This move will definitely affect the need for carriers to have dedicated freighters on their books. The massive explosion of passenger travel worldwide has brought an influx of new long range passenger aircraft such as the Boeing 777, Airbus A330 and new generation aircraft (A350/B787) onto the market. These all have belly space capable of moving up to 30 tons or more per flight depending on sector ranges flown.
IATA’s new cargo boss, Glynn Hughes made an interesting statement lately which said, “the industry needs a structural redesign.”
What would he mean by that?
It is clear that IATA has seen the writing on the wall and is proclaiming that the industry must drastically reduce transport times down to a maximum of 4 days instead of the present statistical 6.5 days.
Easy to say! - but how to do it?
Less paper, simplified procedures, less regulatory hick-hack and a better awareness of the problem at hand.
We live in an ultra-modern day and age, but as far as airfreight documentation goes, we are still in the caves.
E-AWB’s were positioned as being the way to cut down paper documentation and speed up transport modes.
This has been proclaimed for some years already, but to-date not even 15 percent of all air waybills issued on an annual basis are electronic.
Oh yes! - this will change, but how long will the process take and are carriers as well as shippers and agents really taking the time factor seriously?
Glyn Hughes went on to say that “as an industry we’ve been pretty much doing the same things for 50 years, and I think anything like this is a sizeable change.”
Glyn is right! - but we don’t have the luxury of another 50 years to change what is necessary in order that air freight can remain as a mode of transport that is attractive pricewise and timewise for shippers and consignees.
It would seem that many carriers are only focusing on reducing unnecessary capacity, with the emphasis of freight fleet reduction.
Probably understandable in today’s environment, but are they losing track of what air freight should mean for their companies - namely contribution to revenues and bottom line results.
Even the best made new era passenger aircraft cannot operate positively financially without those bellies being loaded to the top with good paying cargo.
Seafreight has set its sails anew and is offering better products and transit times.
Even the long range cargo train services from the Chinese mainland to Europe are starting to attract more interest.
And - there is now the fuel price issue.

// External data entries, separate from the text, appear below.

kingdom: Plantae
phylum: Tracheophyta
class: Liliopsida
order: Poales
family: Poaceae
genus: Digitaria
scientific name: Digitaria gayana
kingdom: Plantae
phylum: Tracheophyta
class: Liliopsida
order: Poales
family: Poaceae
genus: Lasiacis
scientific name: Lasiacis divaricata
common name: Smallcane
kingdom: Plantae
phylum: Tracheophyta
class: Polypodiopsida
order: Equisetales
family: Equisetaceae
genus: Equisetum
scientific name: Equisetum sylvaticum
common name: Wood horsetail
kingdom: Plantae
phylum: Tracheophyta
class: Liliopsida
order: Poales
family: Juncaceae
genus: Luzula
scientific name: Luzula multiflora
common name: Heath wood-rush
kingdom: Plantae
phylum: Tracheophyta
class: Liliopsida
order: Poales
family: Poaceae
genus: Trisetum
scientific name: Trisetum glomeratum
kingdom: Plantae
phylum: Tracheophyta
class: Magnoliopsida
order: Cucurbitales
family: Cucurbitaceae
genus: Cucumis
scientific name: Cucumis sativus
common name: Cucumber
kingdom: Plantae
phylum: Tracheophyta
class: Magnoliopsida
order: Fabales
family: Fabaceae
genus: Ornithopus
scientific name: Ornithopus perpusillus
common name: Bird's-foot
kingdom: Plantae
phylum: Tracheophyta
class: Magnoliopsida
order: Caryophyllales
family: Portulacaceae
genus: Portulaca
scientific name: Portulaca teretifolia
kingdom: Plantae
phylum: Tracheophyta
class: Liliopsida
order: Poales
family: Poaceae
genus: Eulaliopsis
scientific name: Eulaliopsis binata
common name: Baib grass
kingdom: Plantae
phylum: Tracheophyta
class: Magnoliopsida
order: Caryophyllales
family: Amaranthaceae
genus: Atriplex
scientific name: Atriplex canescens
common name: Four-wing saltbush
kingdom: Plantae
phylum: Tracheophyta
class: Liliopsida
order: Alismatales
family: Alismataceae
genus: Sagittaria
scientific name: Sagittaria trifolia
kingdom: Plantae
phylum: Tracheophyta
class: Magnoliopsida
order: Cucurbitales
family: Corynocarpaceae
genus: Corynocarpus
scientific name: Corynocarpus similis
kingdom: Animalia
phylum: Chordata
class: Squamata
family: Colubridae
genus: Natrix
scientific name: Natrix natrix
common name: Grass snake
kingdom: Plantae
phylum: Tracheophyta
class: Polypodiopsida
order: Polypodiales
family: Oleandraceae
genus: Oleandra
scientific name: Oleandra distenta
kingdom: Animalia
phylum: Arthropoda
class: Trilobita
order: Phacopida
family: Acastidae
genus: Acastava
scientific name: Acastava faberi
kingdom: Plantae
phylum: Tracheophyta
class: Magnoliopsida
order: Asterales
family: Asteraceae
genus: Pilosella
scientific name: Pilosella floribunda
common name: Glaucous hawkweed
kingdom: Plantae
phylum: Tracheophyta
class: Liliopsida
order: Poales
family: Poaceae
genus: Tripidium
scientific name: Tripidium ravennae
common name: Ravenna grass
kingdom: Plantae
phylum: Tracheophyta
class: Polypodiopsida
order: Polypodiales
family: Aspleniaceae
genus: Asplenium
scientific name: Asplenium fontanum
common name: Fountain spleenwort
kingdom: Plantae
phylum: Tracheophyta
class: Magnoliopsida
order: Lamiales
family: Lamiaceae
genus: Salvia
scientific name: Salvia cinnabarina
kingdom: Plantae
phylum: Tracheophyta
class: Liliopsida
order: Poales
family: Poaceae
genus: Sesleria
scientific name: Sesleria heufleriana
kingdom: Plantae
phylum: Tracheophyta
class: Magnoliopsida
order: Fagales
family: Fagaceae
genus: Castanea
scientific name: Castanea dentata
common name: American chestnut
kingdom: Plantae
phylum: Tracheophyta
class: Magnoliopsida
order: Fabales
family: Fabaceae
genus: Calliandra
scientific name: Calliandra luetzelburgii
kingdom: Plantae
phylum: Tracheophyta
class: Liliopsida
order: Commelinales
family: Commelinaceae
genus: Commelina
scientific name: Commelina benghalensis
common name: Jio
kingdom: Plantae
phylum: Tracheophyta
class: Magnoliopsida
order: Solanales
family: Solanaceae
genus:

The recent troubles in the Ukraine and Russia as well as developments in the Middle East, are starting to push fuel prices through the roof. This will give many a shipper a good excuse to rethink moving by air if carriers are forced to have compensation for rising fuel costs.
Whether the fuel issue remains as a temporary curse, remains to be seen.
If not, then there is another large stone standing in the middle of the road.
So! - time for the airfreight industry to seriously tackle the problem at hand and ensure that air cargo remains as a preferred means of transport.
New, fresh and young thinking persons are a must for our industry in order to rethink and restructure itself for the future!
But - we can’t just leave it up to the new generation. Time for the present generation of air freight managers to wake up and lead the way!